What is expected:
Rewrite the listing lines starting at the one that contains "For a calculator, we" and ending at the end of the listing, putting "counter" in place of "calculator" and keeping everything else as it is.

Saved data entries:
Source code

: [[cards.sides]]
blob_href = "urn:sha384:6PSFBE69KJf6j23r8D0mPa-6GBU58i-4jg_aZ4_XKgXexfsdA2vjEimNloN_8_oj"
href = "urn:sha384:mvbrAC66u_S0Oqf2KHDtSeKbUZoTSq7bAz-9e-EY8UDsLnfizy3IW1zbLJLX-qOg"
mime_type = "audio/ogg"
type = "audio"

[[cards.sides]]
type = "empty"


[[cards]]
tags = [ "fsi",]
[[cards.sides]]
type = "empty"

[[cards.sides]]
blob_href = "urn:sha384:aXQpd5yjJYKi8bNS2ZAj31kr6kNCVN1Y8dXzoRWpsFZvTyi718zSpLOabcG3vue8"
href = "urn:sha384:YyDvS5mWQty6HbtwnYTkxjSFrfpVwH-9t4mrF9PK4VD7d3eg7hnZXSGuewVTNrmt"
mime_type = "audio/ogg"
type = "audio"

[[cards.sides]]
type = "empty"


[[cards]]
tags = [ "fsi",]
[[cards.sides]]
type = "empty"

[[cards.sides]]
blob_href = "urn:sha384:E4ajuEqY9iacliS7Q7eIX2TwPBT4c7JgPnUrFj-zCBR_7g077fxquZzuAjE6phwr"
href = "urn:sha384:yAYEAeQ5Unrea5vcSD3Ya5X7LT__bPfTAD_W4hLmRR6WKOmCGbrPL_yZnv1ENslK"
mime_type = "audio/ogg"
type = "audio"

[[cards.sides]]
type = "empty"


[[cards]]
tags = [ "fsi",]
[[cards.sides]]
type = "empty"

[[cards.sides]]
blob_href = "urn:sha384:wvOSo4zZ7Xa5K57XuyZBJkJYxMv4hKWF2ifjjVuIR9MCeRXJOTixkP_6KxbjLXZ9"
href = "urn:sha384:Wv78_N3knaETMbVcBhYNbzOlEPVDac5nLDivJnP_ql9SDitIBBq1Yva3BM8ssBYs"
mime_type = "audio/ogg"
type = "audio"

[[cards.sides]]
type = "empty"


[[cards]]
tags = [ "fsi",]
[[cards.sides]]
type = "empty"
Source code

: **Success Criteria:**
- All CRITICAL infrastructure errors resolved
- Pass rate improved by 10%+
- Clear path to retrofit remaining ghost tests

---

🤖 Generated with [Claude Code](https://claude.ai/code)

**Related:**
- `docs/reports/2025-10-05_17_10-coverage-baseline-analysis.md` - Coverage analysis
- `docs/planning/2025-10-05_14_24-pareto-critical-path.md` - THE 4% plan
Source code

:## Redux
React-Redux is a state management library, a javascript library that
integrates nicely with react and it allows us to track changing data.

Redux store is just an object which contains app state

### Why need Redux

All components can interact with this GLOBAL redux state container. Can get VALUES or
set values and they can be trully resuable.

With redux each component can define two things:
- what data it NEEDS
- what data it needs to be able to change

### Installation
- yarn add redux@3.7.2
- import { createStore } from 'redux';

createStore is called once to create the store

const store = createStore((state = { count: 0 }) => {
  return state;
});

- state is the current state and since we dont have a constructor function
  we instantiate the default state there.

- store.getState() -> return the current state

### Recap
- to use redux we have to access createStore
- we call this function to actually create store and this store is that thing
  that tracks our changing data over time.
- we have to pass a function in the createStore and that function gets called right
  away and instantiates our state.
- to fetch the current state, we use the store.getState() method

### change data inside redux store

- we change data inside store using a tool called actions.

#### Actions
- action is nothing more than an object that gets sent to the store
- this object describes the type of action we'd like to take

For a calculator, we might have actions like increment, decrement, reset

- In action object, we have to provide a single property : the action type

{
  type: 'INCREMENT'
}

Answer space:
For a counter, we might have actions like increment, decrement, reset

- In action object, we have to provide a single property : the action type

{
  type: 'INCREMENT'
}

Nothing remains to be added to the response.